Since then Wendy Pye Publishing has amassed a catalogue containing thousands of titles and has sold hundreds of millions of books.
The enterprise has been hugely profitable - Pye was this year estimated to be worth $115 million, according to the National Business Review.
Pye, who lives in Auckland, sees boosting literacy as more than just a way to make money. She previously told the Herald it was a sort of panacea for poverty.
"The only way to break the cycle of poverty is to create children who can read. If everyone read, they could at least do something and apply for jobs and be more positive in life and have more self-esteem.''
"This does make a difference ... we know that if a child has not learned those [literacy] skills by the age of 10, we've almost lost them.
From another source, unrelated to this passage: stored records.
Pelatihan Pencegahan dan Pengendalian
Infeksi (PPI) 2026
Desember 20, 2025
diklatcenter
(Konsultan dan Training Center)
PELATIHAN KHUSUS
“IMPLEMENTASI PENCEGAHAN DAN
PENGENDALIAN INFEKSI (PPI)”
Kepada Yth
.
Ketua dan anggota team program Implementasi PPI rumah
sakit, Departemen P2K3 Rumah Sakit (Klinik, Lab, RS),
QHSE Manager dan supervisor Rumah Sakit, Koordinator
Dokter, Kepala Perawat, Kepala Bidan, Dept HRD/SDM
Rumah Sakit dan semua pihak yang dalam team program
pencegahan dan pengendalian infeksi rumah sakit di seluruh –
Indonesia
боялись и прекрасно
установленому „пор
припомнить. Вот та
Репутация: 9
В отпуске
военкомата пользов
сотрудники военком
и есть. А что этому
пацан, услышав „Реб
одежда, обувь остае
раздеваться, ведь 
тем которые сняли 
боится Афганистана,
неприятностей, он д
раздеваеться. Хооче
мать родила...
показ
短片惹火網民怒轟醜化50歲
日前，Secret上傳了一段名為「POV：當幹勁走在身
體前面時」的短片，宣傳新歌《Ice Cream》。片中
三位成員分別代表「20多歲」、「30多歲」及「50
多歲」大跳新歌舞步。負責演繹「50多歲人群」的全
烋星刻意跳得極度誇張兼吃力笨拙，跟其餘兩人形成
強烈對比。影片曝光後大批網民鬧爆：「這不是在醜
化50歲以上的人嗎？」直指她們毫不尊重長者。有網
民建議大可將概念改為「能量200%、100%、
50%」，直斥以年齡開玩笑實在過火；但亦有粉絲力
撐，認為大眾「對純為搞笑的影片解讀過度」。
Our prisons are full of people who can't read.''
She became Dame Wendy in 2012 for services to business and education and in 2016 was named by Forbes magazine as one of Asia's top 50 "power businesswomen".
The first woman to be inducted into the Business Hall of Fame, Pye launched a Southeast Asia programme in 2016 selling affordable tablet computers pre-loaded with English-teaching software to families in areas with no internet connections.
"We've got the ability [with this idea] to teach thousands and thousands of girls who are in the home and don't go to school," she told the Herald in 2016.
"It's going to revolutionise the teaching of English for all of those people... imagine what you could do in Africa, imagine what you could do in India!"